Mark Kerrain – ur. 1952 r. w Runon, wykładowca bretońskiego na Universite Rennes 2 Haute Bretagne, autor książek o gramatyce języka bretońskiego.
HPKOL: Na samym początku gratulacje! Wykonał Pan świetną pracę tłumacząc „Harry’ego Pottera” na język bretoński. Czy jest Pan zadowolony z rezultatu?
MK: Zadowala mnie to, że udało mi się dokończyć tę pracę. Nie jestem profesjonalnym tłumaczem, w naszym języku taki zawód jeszcze nie istnieje, wobec czego nie byłem przyzwyczajony do tak długiego tłumaczenia. Czuję jednak, że teraz jestem w pełni gotowy do przełożenia drugiego tomu.
HPKOL: Jak doszło do tego, że został Pan tłumaczem tej książki?
MK: Wydawnictwo An Amzer opublikowało moją książkę o gramatyce języka bretońskiego i najczęstszych błędach popełnianych przez uczących się go. Thierry Jamet, wydawca, powiedział mi, że marzy o tym, by wydać „Harry’ego Pottera” po bretońsku. Powiedziałem mu, że zacząłem przekład, ale jeszcze go nie wydałem. Wobec tego nie było trudno się dogadać.
HPKOL: Czy teraz, po publikacji książki „Harry Potter ha Maen ar Furien” jest Pan zainteresowany pracą przy tłumaczeniu kolejnych części serii?
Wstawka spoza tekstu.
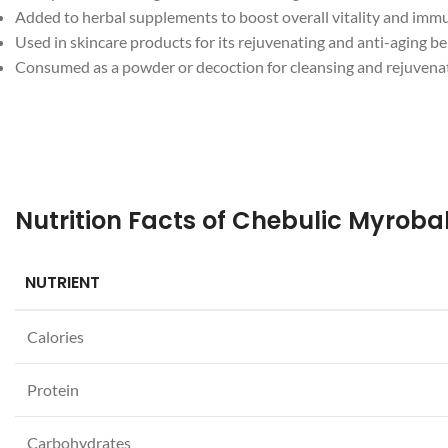
Added to herbal supplements to boost overall vitality and imm
Used in skincare products for its rejuvenating and anti-aging be
Consumed as a powder or decoction for cleansing and rejuvena
NUTRIENT
Facebook
Calories
Instagram
Protein
YouTube
Carbohydrates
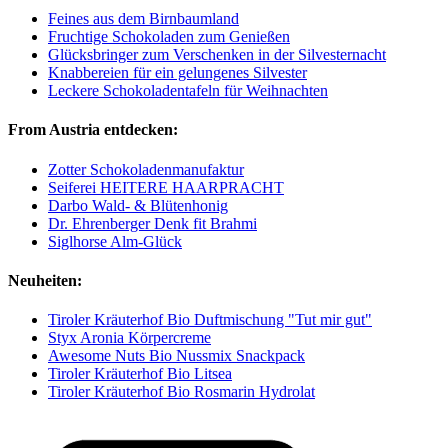
Feines aus dem Birnbaumland
Fruchtige Schokoladen zum Genießen
Glücksbringer zum Verschenken in der Silvesternacht
Knabbereien für ein gelungenes Silvester
Leckere Schokoladentafeln für Weihnachten
From Austria entdecken:
Zotter Schokoladenmanufaktur
Seiferei HEITERE HAARPRACHT
Darbo Wald- & Blütenhonig
Dr. Ehrenberger Denk fit Brahmi
Siglhorse Alm-Glück
Neuheiten:
Tiroler Kräuterhof Bio Duftmischung "Tut mir gut"
Styx Aronia Körpercreme
Awesome Nuts Bio Nussmix Snackpack
Tiroler Kräuterhof Bio Litsea
Tiroler Kräuterhof Bio Rosmarin Hydrolat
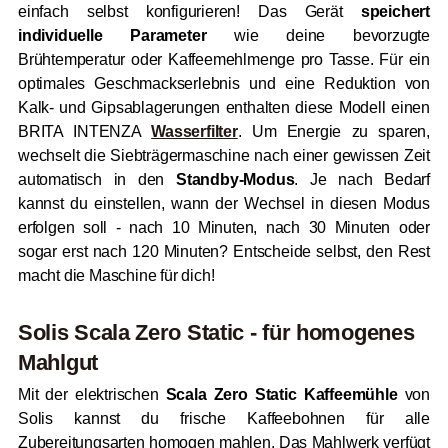
einfach selbst konfigurieren! Das Gerät
speichert
individuelle Parameter
wie deine bevorzugte
Brühtemperatur oder Kaffeemehlmenge pro Tasse. Für ein
optimales Geschmackserlebnis und eine Reduktion von
Kalk- und Gipsablagerungen enthalten diese Modell einen
BRITA INTENZA
Wasserfilter
. Um Energie zu sparen,
wechselt die Siebträgermaschine nach einer gewissen Zeit
automatisch in den
Standby-Modus
. Je nach Bedarf
kannst du einstellen, wann der Wechsel in diesen Modus
erfolgen soll - nach 10 Minuten, nach 30 Minuten oder
sogar erst nach 120 Minuten? Entscheide selbst, den Rest
macht die Maschine für dich!
Solis Scala Zero Static - für homogenes
Mahlgut
Mit der elektrischen
Scala Zero Static Kaffeemühle
von
Solis kannst du frische Kaffeebohnen für alle
Zubereitungsarten homogen mahlen. Das Mahlwerk verfügt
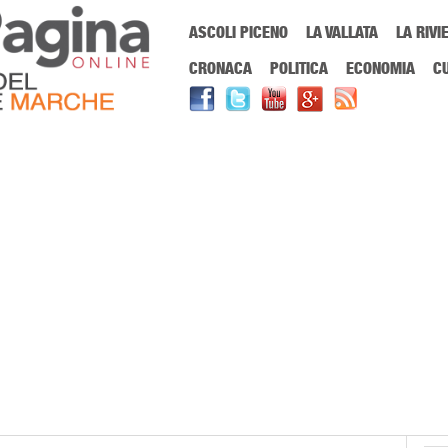
Menu Principale
ASCOLI PICENO
LA VALLATA
LA RIVI
Sei in:
PrimaPaginaOnline.it
Home
»
Coronavirus Ascoli
CRONACA
POLITICA
ECONOMIA
C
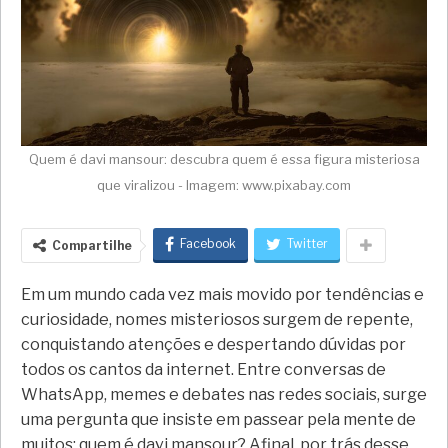
Quem é davi mansour: descubra quem é essa figura misteriosa
que viralizou - Imagem: www.pixabay.com
Facebook
Twitter
Compartilhe
Em um mundo cada vez mais movido por tendências e
curiosidade, nomes misteriosos surgem de repente,
conquistando atenções e despertando dúvidas por
todos os cantos da internet. Entre conversas de
WhatsApp, memes e debates nas redes sociais, surge
uma pergunta que insiste em passear pela mente de
muitos: quem é davi mansour? Afinal, por trás desse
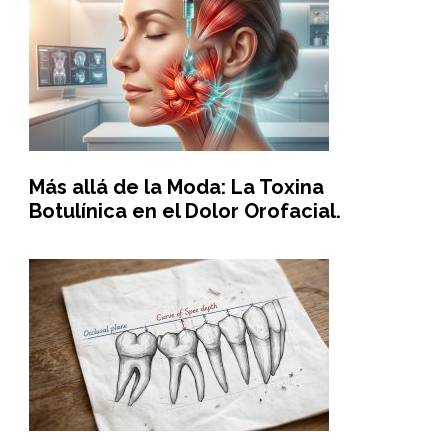
Más allá de la Moda: La Toxina
Botulínica en el Dolor Orofacial.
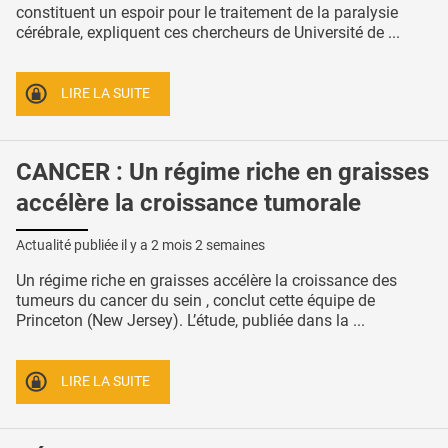
constituent un espoir pour le traitement de la paralysie
cérébrale, expliquent ces chercheurs de Université de ...
LIRE LA SUITE
CANCER : Un régime riche en graisses
accélère la croissance tumorale
Actualité publiée il y a
2 mois 2 semaines
Un régime riche en graisses accélère la croissance des
tumeurs du cancer du sein , conclut cette équipe de
Princeton (New Jersey). L’étude, publiée dans la ...
LIRE LA SUITE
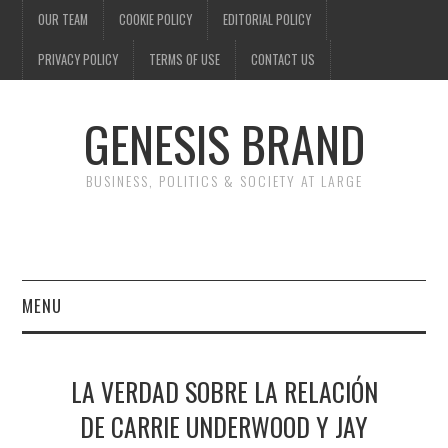
OUR TEAM
COOKIE POLICY
EDITORIAL POLICY
PRIVACY POLICY
TERMS OF USE
CONTACT US
GENESIS BRAND
BUSINESS, POLITICS & SOCIETY AT LARGE
MENU
ENTERTAINMENT
LA VERDAD SOBRE LA RELACIÓN
FINANCE
DE CARRIE UNDERWOOD Y JAY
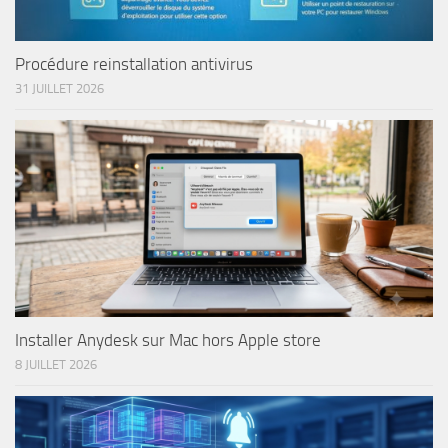
Procédure reinstallation antivirus
31 JUILLET 2026
Installer Anydesk sur Mac hors Apple store
8 JUILLET 2026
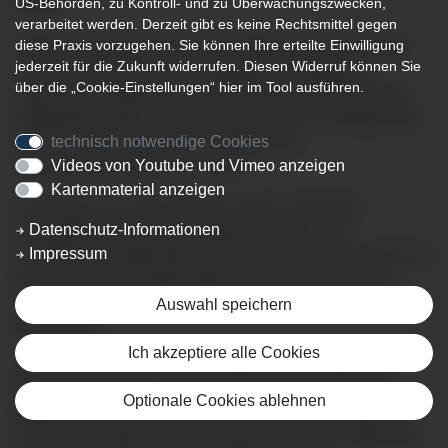
US-Behörden, zu Kontroll- und zu Überwachungszwecken,
verarbeitet werden. Derzeit gibt es keine Rechtsmittel gegen
diese Praxis vorzugehen. Sie können Ihre erteilte Einwilligung
Sollten Sie Fragen zum Thema Magenkrebs oder Krebs
jederzeit für die Zukunft widerrufen. Diesen Widerruf können Sie
der Speiseröhre bzw. am Übergang vom Magen zur
über die „Cookie-Einstellungen“ hier im Tool ausführen.
Speiseröhre haben oder ist ein solcher bei Ihnen bereits
festgestellt worden, dann bieten wir Ihnen die Möglichkeit,
technisch notwendige Cookies
sich an unsere wöchentlich stattfindende
Videos von Youtube und Vimeo anzeigen
Spezialsprechstunde zu wenden.
Kartenmaterial anzeigen
Im Rahmen der Sprechstunde werden alle bereits
Datenschutz-Informationen
durchgeführten Untersuchungen gesichtet, noch
Impressum
ausstehende Diagnostik veranlasst und nach Besprechung
Ihres Falls in der interdisziplinären
Tumorkonferenz
ein
individueller Behandlungsplan erstellt und mit Ihnen
Auswahl speichern
besprochen.
Ich akzeptiere alle Cookies
Auch Patienten mit anderen Magenerkrankungen (z.B.
Sodbrennen, GIST, u.a.) können sich im Rahmen der
Optionale Cookies ablehnen
Magensprechstunde beraten lassen. Sowohl Diagnostik,
als auch Therapie und Nachsorge sind zentral organisiert,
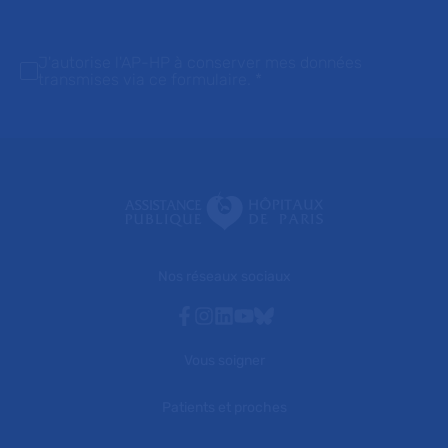
J'autorise l'AP-HP à conserver mes données
transmises via ce formulaire.
*
Nos réseaux sociaux
Facebook
Instagram
Linkedin
Youtube
Bluesky
Vous soigner
Patients et proches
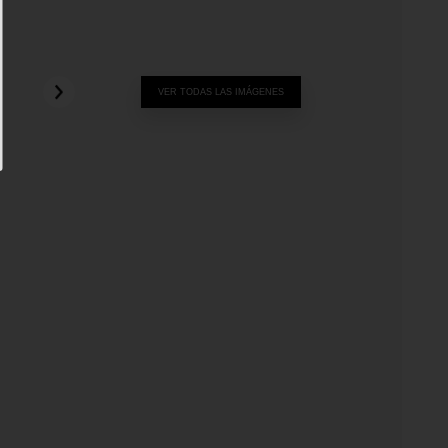
VER TODAS LAS IMÁGENES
MK: Będę zainteresowany tą pracą tak długo, dopóki wydawca zechce je wydawać.
HPKOL: Czy czytał Pan wcześniej powieści o Harrym Potterze, czy też była to Pańska pierwsza styczność z książkami J.K.Rowling? Co Pan o nich sądzi?
MK: Byłem jednym z pierwszych czytających „Harry’ego Pottera” po francusku i kupiłem wszystkie tomy dla moich dzieci. Byłem po prostu szczęśliwy widząc je czytające książki. Jeszcze bardziej szczęśliwy jestem widząc dzieci czytające w języku bretońskim. Jak dotąd czytałem tylko pierwsze dwa tomy, ale obecnie jestem już przy trzeciej części.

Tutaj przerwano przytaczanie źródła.